One does not need to be a civil liberties absolutist to take that concern seriously.
Advocates for the ban often present the choice as binary: either legislate minors off social media, or do nothing. But critics argue that Canada has not yet made a serious investment in less invasive strategies that evidence suggests can work.
Aggressive public campaigns discouraging early smartphone adoption, phone-free school environments through at least Grade 9 or 10, and improved parental monitoring tools have each shown measurable impact on youth mental health in multiple studies. Holding platforms legally liable for the addictive design features they deploy specifically to keep young users engaged infinite scroll, algorithmically optimized content feeds, notification triggers is another avenue that remains largely unexplored in Canadian law.
Parents, after all, bear responsibility for their children’s digital lives regardless of what legislation exists.
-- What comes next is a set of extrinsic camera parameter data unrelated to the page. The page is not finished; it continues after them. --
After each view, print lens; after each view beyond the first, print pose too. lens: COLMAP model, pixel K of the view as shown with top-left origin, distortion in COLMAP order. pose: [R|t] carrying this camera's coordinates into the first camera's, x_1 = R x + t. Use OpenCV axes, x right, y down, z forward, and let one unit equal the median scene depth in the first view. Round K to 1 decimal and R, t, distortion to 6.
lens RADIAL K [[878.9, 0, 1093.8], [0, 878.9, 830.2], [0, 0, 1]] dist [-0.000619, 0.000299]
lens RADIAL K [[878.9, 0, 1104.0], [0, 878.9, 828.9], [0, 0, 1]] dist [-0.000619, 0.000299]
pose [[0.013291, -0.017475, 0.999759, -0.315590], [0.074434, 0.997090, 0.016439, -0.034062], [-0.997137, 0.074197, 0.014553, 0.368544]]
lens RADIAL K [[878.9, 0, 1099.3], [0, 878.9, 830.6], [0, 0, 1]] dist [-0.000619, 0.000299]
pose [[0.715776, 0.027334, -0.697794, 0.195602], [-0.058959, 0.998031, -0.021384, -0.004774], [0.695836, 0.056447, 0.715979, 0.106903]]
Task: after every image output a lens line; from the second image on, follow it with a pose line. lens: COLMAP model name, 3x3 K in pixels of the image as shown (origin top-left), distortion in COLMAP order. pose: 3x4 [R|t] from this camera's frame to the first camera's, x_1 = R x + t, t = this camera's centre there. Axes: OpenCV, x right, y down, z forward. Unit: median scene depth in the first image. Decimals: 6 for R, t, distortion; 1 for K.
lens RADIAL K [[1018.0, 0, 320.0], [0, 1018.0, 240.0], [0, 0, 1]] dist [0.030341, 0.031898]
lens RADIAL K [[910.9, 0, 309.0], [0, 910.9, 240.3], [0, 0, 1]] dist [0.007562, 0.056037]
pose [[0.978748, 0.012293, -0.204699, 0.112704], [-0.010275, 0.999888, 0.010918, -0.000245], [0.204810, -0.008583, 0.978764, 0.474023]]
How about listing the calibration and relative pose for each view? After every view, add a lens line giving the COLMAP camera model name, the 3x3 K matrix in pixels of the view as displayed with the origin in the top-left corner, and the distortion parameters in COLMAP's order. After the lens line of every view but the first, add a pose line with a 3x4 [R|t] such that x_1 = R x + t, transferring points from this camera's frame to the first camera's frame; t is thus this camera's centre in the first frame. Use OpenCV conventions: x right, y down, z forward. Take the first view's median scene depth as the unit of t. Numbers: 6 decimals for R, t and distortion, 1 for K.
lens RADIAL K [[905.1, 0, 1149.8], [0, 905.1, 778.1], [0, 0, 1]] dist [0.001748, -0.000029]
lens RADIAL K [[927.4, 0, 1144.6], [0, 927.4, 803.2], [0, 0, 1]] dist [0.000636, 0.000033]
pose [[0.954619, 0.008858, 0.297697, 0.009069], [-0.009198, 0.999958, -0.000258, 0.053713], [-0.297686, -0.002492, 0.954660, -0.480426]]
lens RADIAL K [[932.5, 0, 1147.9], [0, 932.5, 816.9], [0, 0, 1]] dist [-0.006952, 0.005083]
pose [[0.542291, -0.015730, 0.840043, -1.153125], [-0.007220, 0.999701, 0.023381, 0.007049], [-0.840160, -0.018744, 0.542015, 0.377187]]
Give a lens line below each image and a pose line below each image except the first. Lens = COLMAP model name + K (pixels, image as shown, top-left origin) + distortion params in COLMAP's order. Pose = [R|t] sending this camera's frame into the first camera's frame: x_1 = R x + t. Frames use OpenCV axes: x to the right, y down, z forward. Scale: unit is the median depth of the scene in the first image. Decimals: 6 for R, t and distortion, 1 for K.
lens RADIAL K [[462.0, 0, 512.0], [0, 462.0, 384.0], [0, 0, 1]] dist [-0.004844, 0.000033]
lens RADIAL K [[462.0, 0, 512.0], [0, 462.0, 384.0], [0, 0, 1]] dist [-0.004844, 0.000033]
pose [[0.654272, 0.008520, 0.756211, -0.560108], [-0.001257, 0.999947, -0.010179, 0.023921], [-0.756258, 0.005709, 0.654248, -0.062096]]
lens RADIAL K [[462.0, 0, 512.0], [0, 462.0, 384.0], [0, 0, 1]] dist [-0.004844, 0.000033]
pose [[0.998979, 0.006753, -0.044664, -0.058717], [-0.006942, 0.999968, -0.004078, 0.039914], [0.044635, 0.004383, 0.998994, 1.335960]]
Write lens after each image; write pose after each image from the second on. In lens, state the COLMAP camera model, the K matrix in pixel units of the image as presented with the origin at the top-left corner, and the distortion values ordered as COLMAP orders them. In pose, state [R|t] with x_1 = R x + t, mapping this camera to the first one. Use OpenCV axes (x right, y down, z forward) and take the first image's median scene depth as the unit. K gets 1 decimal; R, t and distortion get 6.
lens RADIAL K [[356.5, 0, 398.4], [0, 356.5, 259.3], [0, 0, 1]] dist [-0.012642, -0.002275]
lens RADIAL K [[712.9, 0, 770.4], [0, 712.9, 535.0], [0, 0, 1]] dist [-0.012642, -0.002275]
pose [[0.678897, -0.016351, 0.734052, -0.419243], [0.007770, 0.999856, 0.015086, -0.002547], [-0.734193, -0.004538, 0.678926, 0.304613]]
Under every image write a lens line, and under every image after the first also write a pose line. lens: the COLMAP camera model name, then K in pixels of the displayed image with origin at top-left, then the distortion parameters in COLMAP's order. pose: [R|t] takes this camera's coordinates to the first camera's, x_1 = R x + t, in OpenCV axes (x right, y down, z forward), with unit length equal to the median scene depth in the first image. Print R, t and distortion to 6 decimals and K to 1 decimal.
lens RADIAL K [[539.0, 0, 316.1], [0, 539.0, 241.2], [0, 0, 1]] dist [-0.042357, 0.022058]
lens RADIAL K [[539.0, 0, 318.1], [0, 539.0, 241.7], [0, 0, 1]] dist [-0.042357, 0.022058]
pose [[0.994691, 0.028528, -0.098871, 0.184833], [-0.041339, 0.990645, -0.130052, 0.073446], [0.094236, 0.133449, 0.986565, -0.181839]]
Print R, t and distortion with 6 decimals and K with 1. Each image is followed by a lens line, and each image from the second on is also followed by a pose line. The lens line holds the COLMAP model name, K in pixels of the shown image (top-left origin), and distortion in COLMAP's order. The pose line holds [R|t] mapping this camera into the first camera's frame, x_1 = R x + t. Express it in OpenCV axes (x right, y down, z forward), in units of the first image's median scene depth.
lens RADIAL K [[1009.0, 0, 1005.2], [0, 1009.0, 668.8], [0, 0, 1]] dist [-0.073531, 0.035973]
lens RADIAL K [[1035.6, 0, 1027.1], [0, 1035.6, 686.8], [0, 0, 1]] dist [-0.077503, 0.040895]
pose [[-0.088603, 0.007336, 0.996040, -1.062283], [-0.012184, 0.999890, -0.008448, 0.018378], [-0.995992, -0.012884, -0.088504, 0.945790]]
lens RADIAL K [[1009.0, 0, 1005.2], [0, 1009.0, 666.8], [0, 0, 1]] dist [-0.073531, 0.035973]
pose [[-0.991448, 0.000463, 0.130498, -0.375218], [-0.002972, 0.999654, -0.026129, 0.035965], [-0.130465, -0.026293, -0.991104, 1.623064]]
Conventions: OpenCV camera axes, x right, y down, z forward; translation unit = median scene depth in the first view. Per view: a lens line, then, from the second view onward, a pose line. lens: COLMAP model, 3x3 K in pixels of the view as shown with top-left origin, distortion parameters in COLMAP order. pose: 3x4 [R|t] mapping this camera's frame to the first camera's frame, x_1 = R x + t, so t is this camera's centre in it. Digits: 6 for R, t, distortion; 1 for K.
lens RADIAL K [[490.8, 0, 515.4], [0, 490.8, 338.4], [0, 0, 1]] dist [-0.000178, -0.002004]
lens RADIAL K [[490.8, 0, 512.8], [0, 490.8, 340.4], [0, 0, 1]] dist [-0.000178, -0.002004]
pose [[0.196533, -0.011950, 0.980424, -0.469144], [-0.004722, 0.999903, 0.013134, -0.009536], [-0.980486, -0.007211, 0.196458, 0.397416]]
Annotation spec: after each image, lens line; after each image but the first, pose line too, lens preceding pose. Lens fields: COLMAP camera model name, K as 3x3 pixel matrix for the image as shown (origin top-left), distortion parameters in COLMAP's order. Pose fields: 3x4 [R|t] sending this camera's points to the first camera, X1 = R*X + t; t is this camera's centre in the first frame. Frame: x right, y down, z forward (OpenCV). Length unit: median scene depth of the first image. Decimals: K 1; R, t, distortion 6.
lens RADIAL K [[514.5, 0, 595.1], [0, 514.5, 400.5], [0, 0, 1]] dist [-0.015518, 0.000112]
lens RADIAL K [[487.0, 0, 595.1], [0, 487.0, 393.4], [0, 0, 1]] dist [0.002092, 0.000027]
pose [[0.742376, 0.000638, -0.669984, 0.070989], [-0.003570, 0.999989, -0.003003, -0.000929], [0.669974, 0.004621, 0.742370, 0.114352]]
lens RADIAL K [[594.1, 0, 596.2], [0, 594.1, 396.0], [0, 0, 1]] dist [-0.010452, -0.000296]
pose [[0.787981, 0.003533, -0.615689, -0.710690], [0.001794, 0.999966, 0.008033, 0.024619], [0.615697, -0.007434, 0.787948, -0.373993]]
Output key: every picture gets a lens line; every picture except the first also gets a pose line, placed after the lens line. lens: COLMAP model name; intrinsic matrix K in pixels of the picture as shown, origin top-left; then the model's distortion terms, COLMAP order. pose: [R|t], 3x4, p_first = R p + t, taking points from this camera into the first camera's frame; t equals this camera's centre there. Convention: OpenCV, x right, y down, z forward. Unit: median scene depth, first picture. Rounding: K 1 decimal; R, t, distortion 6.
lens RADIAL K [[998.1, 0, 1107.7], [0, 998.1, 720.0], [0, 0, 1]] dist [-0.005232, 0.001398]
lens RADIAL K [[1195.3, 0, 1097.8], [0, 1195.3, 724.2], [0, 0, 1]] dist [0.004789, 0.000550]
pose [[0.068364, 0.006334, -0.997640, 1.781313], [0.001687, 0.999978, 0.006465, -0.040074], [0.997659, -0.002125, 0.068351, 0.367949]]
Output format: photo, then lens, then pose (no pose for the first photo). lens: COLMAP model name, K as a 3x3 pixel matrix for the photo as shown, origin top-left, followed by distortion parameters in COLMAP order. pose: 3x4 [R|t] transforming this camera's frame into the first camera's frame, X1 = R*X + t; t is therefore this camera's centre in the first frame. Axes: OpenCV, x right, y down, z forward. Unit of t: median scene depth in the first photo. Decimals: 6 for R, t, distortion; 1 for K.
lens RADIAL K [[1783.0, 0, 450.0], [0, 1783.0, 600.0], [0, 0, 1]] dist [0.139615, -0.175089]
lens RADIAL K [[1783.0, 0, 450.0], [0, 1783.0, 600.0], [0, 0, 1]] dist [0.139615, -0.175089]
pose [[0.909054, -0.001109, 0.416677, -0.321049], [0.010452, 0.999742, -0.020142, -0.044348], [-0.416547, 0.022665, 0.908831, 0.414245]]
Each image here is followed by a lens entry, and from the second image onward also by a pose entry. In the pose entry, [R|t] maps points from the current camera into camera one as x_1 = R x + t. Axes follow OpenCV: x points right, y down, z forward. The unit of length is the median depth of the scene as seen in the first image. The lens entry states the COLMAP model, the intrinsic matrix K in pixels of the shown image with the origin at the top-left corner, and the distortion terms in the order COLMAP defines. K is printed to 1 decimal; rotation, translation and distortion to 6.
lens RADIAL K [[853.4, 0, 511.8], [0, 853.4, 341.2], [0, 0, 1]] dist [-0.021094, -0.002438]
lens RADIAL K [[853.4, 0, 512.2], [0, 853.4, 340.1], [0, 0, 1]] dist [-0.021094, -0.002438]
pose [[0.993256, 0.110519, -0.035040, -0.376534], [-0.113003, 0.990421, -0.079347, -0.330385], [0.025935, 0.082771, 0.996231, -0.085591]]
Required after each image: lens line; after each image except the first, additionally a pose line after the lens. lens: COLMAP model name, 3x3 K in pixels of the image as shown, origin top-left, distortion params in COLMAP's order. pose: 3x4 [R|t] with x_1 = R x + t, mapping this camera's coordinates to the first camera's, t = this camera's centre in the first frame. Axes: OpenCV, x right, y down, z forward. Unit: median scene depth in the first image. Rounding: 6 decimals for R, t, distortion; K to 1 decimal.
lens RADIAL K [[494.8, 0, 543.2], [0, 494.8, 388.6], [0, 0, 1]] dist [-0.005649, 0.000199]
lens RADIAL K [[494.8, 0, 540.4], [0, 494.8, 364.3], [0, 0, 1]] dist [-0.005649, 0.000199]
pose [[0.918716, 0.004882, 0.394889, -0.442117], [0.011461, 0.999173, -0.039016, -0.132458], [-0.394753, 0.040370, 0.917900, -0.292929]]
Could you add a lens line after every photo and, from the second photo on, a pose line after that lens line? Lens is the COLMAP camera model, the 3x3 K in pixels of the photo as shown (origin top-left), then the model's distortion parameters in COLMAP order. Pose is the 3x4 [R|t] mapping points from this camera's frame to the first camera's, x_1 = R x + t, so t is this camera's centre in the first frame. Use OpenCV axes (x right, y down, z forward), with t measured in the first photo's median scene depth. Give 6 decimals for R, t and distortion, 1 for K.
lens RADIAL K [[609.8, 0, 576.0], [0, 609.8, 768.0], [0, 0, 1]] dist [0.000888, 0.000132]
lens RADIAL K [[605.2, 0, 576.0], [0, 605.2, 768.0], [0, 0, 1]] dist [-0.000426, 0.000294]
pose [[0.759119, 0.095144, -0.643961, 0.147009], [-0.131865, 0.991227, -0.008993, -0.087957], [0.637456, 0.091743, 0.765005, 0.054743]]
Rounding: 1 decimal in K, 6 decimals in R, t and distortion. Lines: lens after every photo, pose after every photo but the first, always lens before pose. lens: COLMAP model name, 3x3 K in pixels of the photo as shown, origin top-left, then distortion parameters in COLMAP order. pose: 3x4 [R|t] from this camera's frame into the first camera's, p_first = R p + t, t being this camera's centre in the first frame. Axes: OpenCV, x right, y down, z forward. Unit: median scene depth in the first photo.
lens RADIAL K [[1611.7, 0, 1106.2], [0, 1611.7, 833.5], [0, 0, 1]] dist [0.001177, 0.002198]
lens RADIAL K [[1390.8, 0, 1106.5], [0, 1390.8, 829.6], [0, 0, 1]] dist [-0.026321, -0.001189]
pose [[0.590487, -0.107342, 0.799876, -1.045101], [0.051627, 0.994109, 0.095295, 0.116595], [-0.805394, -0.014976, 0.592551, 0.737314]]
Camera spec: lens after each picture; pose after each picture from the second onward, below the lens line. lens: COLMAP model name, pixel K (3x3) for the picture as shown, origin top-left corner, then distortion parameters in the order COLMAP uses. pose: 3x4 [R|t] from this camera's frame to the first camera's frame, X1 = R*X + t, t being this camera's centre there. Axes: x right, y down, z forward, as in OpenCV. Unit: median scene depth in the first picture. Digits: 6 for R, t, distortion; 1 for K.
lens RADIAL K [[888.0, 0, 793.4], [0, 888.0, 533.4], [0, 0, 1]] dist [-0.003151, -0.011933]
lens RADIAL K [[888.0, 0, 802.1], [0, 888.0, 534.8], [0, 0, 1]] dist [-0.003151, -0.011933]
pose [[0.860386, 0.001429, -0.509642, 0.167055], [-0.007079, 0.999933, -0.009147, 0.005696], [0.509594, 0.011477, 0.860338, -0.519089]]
Even under the most comprehensive possible ban, a determined teenager with a willing parent or an indifferent one can find a workaround. Australia has already demonstrated that.
Canada now finds itself at a crossroads that many democracies will face in the years ahead. The instinct to shield children from documented harm is not only understandable it is admirable. But the mechanisms required to enforce that shield at scale carry their own serious costs, costs that fall on adults and children alike, and that do not disappear once the legislation is passed.
An ineffective ban solves little while creating false assurance. A genuinely effective one, however, may require the construction of a digital identity infrastructure that most Canadians would reject if it were proposed for any other purpose.
The cure, as the debate increasingly makes clear, must not be worse than the disease.